TASK INSTRUCTIONS: Transcribe the source text of every row below line by line, without changing a single character.

Saved data rows:
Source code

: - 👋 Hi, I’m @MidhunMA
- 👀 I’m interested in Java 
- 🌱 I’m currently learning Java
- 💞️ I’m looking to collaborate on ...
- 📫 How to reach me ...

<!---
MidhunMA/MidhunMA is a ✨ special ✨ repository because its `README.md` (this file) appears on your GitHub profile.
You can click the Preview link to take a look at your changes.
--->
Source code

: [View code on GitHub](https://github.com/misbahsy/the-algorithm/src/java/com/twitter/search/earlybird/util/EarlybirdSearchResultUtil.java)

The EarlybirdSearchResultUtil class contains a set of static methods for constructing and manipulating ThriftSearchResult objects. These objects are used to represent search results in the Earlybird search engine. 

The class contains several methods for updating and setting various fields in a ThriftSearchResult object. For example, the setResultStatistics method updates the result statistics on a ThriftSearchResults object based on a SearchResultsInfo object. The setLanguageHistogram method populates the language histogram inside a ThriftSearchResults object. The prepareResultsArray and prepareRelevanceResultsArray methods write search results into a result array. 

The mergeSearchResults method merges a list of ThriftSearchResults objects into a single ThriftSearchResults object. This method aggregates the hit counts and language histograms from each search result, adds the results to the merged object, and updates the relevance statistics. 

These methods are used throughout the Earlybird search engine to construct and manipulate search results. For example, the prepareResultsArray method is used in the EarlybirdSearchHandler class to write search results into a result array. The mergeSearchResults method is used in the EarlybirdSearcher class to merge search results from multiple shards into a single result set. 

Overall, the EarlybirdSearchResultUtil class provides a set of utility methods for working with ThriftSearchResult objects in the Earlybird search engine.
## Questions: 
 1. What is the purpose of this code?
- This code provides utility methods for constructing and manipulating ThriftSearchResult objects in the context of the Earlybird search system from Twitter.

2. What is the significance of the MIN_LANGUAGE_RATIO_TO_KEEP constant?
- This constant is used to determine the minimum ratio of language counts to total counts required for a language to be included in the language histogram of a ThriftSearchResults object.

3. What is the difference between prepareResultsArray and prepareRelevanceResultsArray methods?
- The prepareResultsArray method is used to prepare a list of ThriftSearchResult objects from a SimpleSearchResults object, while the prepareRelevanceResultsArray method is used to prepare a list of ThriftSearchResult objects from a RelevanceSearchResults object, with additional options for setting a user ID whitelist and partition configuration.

TASK OUTPUT:
Source code

: - 👋 Hi, I’m @MidhunMA
- 👀 I’m interested in Java 
- 🌱 I’m currently learning Java
- 💞️ I’m looking to collaborate on ...
- 📫 How to reach me ...

<!---
MidhunMA/MidhunMA is a ✨ special ✨ repository because its `README.md` (this file) appears on your GitHub profile.
You can click the Preview link to take a look at your changes.
--->
Source code

: [View code on GitHub](https://github.com/misbahsy/the-algorithm/src/java/com/twitter/search/earlybird/util/EarlybirdSearchResultUtil.java)

The EarlybirdSearchResultUtil class contains a set of static methods for constructing and manipulating ThriftSearchResult objects. These objects are used to represent search results in the Earlybird search engine. 

The class contains several methods for updating and setting various fields in a ThriftSearchResult object. For example, the setResultStatistics method updates the result statistics on a ThriftSearchResults object based on a SearchResultsInfo object. The setLanguageHistogram method populates the language histogram inside a ThriftSearchResults object. The prepareResultsArray and prepareRelevanceResultsArray methods write search results into a result array. 

The mergeSearchResults method merges a list of ThriftSearchResults objects into a single ThriftSearchResults object. This method aggregates the hit counts and language histograms from each search result, adds the results to the merged object, and updates the relevance statistics. 

These methods are used throughout the Earlybird search engine to construct and manipulate search results. For example, the prepareResultsArray method is used in the EarlybirdSearchHandler class to write search results into a result array. The mergeSearchResults method is used in the EarlybirdSearcher class to merge search results from multiple shards into a single result set. 

Overall, the EarlybirdSearchResultUtil class provides a set of utility methods for working with ThriftSearchResult objects in the Earlybird search engine.
## Questions: 
 1. What is the purpose of this code?
- This code provides utility methods for constructing and manipulating ThriftSearchResult objects in the context of the Earlybird search system from Twitter.

2. What is the significance of the MIN_LANGUAGE_RATIO_TO_KEEP constant?
- This constant is used to determine the minimum ratio of language counts to total counts required for a language to be included in the language histogram of a ThriftSearchResults object.

3. What is the difference between prepareResultsArray and prepareRelevanceResultsArray methods?
- The prepareResultsArray method is used to prepare a list of ThriftSearchResult objects from a SimpleSearchResults object, while the prepareRelevanceResultsArray method is used to prepare a list of ThriftSearchResult objects from a RelevanceSearchResults object, with additional options for setting a user ID whitelist and partition configuration.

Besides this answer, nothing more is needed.